--- REQUIRED TASK ---
Please pick out every line of the records below that contains the word "cell". Case counts.

Dataset items
● ● ●

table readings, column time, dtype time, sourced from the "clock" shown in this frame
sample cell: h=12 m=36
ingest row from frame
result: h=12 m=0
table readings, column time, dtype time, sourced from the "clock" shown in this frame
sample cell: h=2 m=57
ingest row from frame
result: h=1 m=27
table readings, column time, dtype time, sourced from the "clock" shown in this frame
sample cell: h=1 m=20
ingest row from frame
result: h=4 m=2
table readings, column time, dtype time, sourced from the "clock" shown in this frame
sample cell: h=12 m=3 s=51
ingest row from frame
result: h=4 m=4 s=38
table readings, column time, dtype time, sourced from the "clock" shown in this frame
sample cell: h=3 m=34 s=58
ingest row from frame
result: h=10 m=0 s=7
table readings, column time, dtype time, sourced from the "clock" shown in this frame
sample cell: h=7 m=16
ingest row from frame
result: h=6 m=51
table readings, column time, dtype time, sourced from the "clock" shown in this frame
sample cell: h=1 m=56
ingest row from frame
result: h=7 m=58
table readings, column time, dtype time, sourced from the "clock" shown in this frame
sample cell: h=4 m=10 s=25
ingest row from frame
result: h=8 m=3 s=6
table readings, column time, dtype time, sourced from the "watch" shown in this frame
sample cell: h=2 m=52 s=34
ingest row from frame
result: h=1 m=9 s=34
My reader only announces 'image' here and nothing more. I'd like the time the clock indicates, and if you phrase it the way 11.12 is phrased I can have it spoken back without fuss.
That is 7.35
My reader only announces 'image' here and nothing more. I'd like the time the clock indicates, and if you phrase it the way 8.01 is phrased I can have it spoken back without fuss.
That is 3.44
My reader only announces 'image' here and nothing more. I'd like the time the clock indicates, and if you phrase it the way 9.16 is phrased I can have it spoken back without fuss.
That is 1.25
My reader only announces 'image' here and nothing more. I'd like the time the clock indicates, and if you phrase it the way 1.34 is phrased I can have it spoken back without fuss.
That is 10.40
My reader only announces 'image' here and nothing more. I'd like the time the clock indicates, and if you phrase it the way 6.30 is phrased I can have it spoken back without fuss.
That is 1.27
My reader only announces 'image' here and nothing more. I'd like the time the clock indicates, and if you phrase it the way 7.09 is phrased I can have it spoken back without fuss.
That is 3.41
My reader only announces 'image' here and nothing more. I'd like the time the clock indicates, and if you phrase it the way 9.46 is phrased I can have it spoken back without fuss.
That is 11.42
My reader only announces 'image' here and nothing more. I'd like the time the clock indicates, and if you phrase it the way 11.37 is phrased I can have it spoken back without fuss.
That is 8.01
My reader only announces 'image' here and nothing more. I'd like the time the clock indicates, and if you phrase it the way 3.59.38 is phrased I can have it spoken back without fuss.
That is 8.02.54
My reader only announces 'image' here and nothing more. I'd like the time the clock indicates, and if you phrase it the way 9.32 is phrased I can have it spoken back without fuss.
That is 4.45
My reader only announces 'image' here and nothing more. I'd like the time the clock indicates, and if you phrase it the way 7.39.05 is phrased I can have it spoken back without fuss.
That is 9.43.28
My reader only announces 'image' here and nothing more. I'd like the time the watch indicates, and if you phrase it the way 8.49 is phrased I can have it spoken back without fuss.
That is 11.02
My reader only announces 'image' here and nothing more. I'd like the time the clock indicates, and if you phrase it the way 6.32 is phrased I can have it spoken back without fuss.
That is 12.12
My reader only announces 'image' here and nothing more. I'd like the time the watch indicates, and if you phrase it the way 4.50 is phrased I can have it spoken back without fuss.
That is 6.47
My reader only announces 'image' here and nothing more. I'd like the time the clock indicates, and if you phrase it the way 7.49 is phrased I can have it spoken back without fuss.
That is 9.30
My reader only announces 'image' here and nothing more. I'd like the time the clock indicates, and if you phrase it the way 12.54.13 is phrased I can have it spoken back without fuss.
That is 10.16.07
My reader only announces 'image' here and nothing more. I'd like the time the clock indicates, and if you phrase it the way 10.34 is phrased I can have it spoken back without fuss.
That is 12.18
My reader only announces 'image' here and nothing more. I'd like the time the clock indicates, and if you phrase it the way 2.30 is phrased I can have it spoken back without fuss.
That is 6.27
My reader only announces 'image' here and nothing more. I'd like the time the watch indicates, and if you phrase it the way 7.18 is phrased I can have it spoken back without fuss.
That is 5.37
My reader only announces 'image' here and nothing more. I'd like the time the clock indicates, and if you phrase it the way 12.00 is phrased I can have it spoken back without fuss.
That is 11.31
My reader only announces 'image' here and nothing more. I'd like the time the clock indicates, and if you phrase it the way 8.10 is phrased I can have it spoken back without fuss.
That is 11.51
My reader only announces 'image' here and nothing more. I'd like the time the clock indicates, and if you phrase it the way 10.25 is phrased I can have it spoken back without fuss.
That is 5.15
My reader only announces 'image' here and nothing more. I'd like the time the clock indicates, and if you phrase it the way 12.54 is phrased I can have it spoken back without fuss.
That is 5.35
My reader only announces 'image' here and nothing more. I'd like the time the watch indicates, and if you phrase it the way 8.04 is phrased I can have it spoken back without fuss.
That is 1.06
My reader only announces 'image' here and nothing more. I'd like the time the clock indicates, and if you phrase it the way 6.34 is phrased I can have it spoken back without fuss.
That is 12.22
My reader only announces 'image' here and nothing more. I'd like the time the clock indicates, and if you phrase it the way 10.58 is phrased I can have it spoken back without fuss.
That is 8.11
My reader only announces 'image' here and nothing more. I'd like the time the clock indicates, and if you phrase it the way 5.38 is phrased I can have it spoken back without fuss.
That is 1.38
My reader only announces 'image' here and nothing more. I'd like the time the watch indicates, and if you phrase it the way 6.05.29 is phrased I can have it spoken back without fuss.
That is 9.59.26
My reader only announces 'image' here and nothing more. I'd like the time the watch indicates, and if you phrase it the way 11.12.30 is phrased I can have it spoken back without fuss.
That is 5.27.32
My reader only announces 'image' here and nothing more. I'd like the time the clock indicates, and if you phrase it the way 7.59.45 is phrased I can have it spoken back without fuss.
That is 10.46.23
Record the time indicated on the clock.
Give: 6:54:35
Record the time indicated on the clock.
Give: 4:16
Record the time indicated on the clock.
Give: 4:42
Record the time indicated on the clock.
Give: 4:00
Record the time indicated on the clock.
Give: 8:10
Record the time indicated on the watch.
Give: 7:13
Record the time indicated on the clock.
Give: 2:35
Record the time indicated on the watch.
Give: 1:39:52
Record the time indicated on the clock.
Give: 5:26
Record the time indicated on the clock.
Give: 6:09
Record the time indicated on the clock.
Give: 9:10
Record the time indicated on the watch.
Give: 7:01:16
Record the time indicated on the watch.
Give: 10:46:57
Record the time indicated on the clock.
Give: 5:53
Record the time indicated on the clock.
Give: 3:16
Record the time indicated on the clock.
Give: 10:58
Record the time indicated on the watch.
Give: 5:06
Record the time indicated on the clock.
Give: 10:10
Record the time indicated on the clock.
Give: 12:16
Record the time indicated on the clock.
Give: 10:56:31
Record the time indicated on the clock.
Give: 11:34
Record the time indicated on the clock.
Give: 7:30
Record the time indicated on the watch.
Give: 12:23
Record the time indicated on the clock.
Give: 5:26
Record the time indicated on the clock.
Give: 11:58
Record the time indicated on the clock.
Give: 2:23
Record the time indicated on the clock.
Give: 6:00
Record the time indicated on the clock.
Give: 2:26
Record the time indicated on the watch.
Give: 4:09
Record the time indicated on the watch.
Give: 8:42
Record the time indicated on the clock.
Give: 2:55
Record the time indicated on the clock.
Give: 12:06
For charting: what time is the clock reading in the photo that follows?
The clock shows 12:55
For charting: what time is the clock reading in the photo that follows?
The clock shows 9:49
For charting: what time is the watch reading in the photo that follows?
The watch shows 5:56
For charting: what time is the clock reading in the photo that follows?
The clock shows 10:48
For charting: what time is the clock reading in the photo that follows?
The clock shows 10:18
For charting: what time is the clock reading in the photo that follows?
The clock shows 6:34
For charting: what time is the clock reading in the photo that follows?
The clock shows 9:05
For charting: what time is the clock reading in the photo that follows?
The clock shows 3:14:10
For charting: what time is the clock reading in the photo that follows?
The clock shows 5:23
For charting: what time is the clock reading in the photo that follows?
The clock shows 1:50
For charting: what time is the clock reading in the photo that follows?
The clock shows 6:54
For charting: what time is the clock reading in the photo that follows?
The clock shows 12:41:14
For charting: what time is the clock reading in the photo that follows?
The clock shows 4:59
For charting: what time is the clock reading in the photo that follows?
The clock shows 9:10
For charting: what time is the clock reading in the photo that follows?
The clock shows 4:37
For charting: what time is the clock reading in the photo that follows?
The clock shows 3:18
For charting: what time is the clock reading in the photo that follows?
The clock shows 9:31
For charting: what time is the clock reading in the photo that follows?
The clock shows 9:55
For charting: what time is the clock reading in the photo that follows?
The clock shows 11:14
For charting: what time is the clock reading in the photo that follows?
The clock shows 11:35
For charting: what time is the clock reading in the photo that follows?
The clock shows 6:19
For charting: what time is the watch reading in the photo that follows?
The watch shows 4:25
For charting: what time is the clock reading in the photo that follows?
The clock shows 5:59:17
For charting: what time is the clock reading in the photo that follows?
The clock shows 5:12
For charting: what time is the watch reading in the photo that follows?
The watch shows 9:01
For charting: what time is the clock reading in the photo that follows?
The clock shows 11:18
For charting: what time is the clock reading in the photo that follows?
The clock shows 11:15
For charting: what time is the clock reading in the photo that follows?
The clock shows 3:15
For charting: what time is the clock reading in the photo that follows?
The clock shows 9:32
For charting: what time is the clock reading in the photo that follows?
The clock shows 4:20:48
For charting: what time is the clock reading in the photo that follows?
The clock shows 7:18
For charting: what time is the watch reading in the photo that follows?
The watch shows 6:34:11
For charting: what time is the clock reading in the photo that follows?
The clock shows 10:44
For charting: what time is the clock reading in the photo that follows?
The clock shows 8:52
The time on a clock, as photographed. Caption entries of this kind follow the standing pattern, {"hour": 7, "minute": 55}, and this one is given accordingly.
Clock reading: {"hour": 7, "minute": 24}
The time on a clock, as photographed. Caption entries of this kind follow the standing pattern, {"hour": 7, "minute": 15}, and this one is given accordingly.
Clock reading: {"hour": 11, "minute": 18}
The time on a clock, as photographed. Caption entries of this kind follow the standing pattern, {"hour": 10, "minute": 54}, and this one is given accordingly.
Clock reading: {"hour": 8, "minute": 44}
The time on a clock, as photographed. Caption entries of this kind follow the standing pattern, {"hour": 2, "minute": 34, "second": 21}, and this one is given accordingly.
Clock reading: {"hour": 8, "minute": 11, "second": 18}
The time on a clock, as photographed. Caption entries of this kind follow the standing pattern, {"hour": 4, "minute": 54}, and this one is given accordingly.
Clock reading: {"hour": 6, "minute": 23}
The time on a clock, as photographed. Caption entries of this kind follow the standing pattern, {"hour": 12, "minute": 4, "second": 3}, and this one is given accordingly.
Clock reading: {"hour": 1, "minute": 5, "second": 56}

● ● ●

--- WRITTEN REPLY ---
sample cell: h=12 m=36
sample cell: h=2 m=57
sample cell: h=1 m=20
sample cell: h=12 m=3 s=51
sample cell: h=3 m=34 s=58
sample cell: h=7 m=16
sample cell: h=1 m=56
sample cell: h=4 m=10 s=25
sample cell: h=2 m=52 s=34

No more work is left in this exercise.